# [Required tasks]
**a.** Judge whether each statement below agrees with the passage on climate change and health research. Give yes or no for each, with the deciding words of the passage quoted exactly. (i) The passage says research on the health impacts of global climate change should be carried out within an international network of scientists. (ii) The passage says local populations are equally vulnerable to climatic-environmental changes. (iii) The passage lists validation of predictive models as a reason for monitoring the potential health impacts of climate change.
**b.** Pick up the passage on climate change and health research after its final list item and continue it.

[Selected extract Boundary: Start]

Research on the health impacts of global climate change should be conducted within an international network of scientists. Climatic-environmental changes will vary by geographic location, and local populations vary in their vulnerability to such changes. Therefore, the patterns of health gains and losses will be very context-dependent. This type of research requires maximum exchange of information and cross-fertilization of ideas and techniques among scientists, agencies, and institutes. In particular, forecasting the likely health outcomes of exposure to future climate-environmental scenarios requires development of predictive models that can integrate across disparate systems. This will require an interdisciplinary approach. There is an urgent need to focus research efforts more sharply. Particular tasks include:

  • Epidemiological studies of ongoing climatic variability and trends in relation to health
  • Development of mathematical models to forecast likely health outcomes in relation to projected climatic/ environmental changes, accounting for concurrent social and economic circumstances and their projected changes
  • Development of monitoring methods and systems to detect early evidence of health-related changes and further inform epidemiological and predictive modeling studies.

Monitoring of the potential impacts of climate change on health is important for several reasons (Campbell-Lendrum et al., 2000; Kovats and Martens, 2000):

  • Early detection of the health impacts of climate change
  • Improved analysis of relationships between climate and health
  • Validation of predictive models
  • Increased understanding of vulnerability
  • Assessment of effectiveness of adaptation strategies.

[Selected extract Boundary: End]
[Supplied records Boundary: Start]

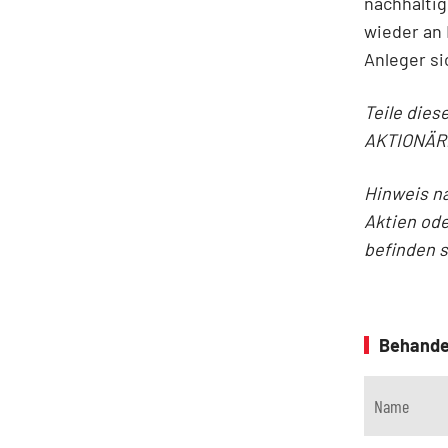
nachhalti
wieder an
Anleger si
Teile dies
AKTIONÄR
Hinweis n
Aktien ode
befinden 
Behande
Name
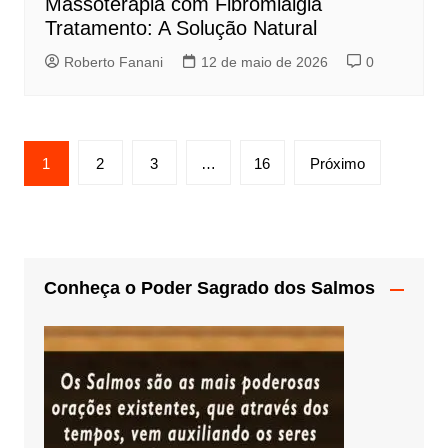
Massoterapia com Fibromialgia
Tratamento: A Solução Natural
Roberto Fanani
12 de maio de 2026
0
Paginação
1
2
3
…
16
Próximo
de
posts
Conheça o Poder Sagrado dos Salmos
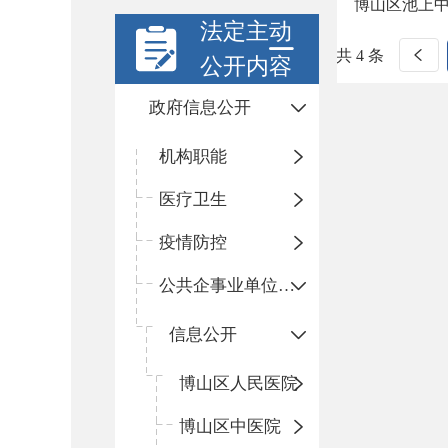
博山区池上
法定主动
共 4 条
公开内容
政府信息公开
机构职能
医疗卫生
疫情防控
公共企事业单位信息公开
信息公开
​博山区人民医院
博山区中医院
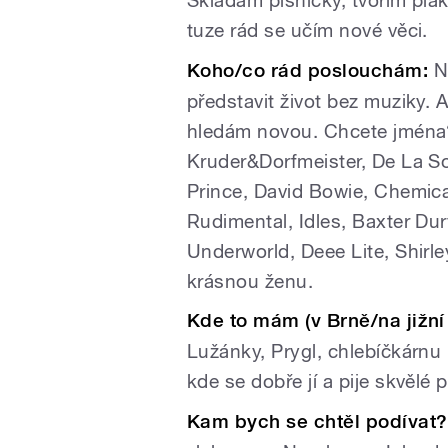
Skládám písničky, tvořím plaká
tuze rád se učím nové věci.
Koho/co rád poslouchám:
N
představit život bez muziky. 
hledám novou. Chcete jména
Kruder&Dorfmeister, De La So
Prince, David Bowie, Chemica
Rudimental, Idles, Baxter Dury
Underworld, Deee Lite, Shirl
krásnou ženu.
Kde to mám (v Brně/na jižn
Lužánky, Prygl, chlebíčkárnu 
kde se dobře jí a pije skvělé
Kam bych se chtěl podívat?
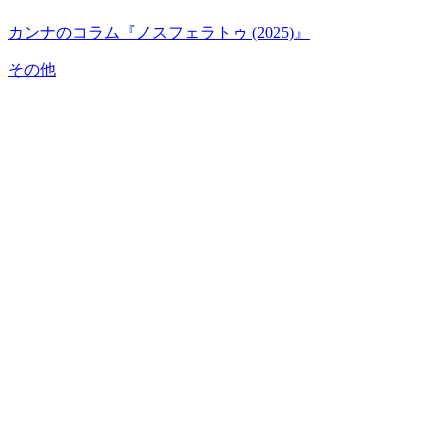
カンナのコラム『ノスフェラトゥ (2025)』
その他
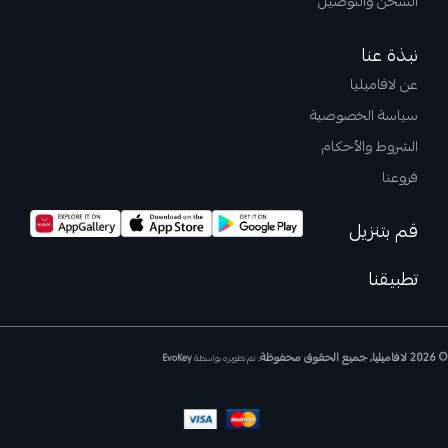
الشحن والتوصيل
نبذة عنا
عن لافاميليا
سياسة الخصوصية
الشروط والأحكام
فروعنا
قم بتنزيل
تطبيقنا
© 2026 لافاميليا, جميع الحقوق محفوظة.
تم تطويره بواسطة
EvoKey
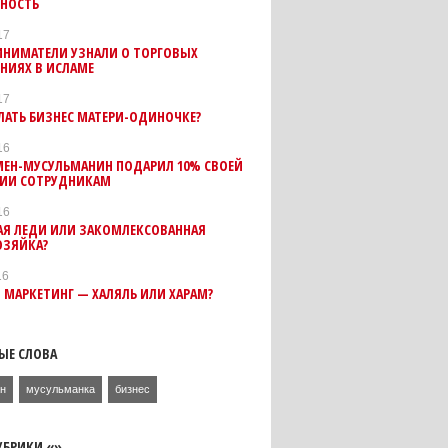
СНОСТЬ
17
ИНИМАТЕЛИ УЗНАЛИ О ТОРГОВЫХ
НИЯХ В ИСЛАМЕ
17
ЛАТЬ БИЗНЕС МАТЕРИ-ОДИНОЧКЕ?
16
МЕН-МУСУЛЬМАНИН ПОДАРИЛ 10% СВОЕЙ
ИИ СОТРУДНИКАМ
16
АЯ ЛЕДИ ИЛИ ЗАКОМЛЕКСОВАННАЯ
ЗЯЙКА?
16
 МАРКЕТИНГ — ХАЛЯЛЬ ИЛИ ХАРАМ?
ЫЕ СЛОВА
ан
мусульманка
бизнес
УБРИКИ «»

[Supplied records Boundary: End]

# [Numbered answers]
**a.**
(i) Yes: "Research on the health impacts of global climate change should be conducted within an international network of scientists."
(ii) No: "local populations vary in their vulnerability to such changes."
(iii) Yes: "Validation of predictive models"

**b.**
Epidemiological data are necessary to inform policymakers about the magnitude of actual or potential impacts of climate change. Most current infection surveillance systems have been designed to detect particular causes, such as food-borne disease, and individual risk factors, such as overseas travel. Monitoring of climate change requires a more comprehensive approach to infection etiology, examining the possible influence of climate on the environmental sources of pathogens and on human behavior (WHO-ECEH, 1998a,b). Another challenge for climate study is the size of data sets required. Although trends in any one country will be a starting point, improved coordination of infection data across regions will be needed. Epidemiological data also would help to determine the requirements for and the effectiveness of preventive actions.

Bioindicators of health risk also need to be developed, to detect early or unanticipated health impacts of climate change and stratospheric ozone depletion. For example, mapping and monitoring of vector species could be strengthened to detect early changes in their distribution associated with climate change (Campbell-Lendrum et al., 2000). The effect of extreme weather events such as heat waves and floods need to be included in enhanced surveillance for assessment of future impacts.

Populations vary in their vulnerability to health impacts and in the resources available for adaptive responses (McMichael et al., 2000b). These differences in vulnerability, between and within populations, reflect a wide range of demographic, cultural, political, socioeconomic, and technological circumstances. In the future, national impact assessments should describe and identify means by which the vulnerability of populations and subgroups could be reduced and select priorities for monitoring.